Une dévaluation «nécessaire»

Mais cette dévaluation était «nécessaire», souligne l'économiste Nicolas Dujovne, et «la Banque centrale ne va pas intervenir, pour montrer que le peso arrive à un équilibre et qu'une dévaluation supplémentaire ne sera pas nécessaire».

Selon lui, «la clé du succès de la dévaluation, c'est que le peso atteigne 14 à 15 pesos pour un dollar, que le gouvernement ne fasse pas marche arrière et que l'impact sur les prix ne soit pas trop élevé». L'inflation «devrait ralentir à partir d'avril-mai», prédit-il.

Les Argentins semblaient partagés jeudi : pour Rosa Menendez, 50 ans, qui tient un salon de beauté, la «dévaluation profonde était annoncée et nécessaire. C'est l'héritage des mauvaises politiques des Kirchner».

Guillermo Suarez, propriétaire d'un magasin de chaussures, était inquiet. «Ces mesures vont faire baisser la consommation et en finir avec l'industrie nationale».

Depuis jeudi, «n'importe qui peut acheter des dollars», a souligné le ministre du Budget.

Si aucun engouement particulier n'était notable devant les banques, les Argentins souhaitant recevoir des billets verts en échange de leurs pesos étaient déçus, les banques proposant seulement de les déposer sur un compte.

«C'est normal, avertit l'économiste Cesar Deymonnaz, les banques n'ont pas encore reçu les directives de la Banque centrale».

Dans le centre de Buenos Aires, les vendeurs de dollars au marché noir, moins nombreux que d'habitude, continuaient de proposer un peu plus de 14 pesos pour un dollar, valeur désormais inférieure au taux de change officiel.

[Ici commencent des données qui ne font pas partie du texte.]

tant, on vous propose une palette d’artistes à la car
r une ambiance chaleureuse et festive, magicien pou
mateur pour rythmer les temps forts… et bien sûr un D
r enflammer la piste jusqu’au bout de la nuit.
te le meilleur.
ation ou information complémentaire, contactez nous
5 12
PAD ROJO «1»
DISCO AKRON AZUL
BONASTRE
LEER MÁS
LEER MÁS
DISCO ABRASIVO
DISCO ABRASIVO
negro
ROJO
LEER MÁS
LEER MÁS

Jusqu'ici, le gain sur le marché parallèle, né avec ce contrôle des changes, était d'environ 50%.

Dans un pays régulièrement bousculé par l'inflation, le dollar joue un rôle de monnaie refuge pour les Argentins. Le peso perdant parfois rapidement de sa valeur, les habitants préfèrent épargner en dollars.

Les entreprises aussi réclamaient ce retour à la flexibilité du change, après avoir été freinées dans leurs velléités d'importation.

Dans cette économie en pleine stagnation, avec un déficit budgétaire d'environ 7%, le dernier épisode de dévaluation à deux chiffres remonte à janvier 2014. Le gouvernement avait dévalué la monnaie de près de 20% en deux jours en laissant flotter le peso.

«Ce n'est pas la fin du contrôle des changes sinon une brutale dévaluation qui va tripler les gains des exportateurs pendant que les salaires des travailleurs dévissent», a dénoncé le député d'opposition Edgardo Depetri, du Front pour la victoire (FPV), la coalition de gauche au pouvoir pendant les années Kirchner.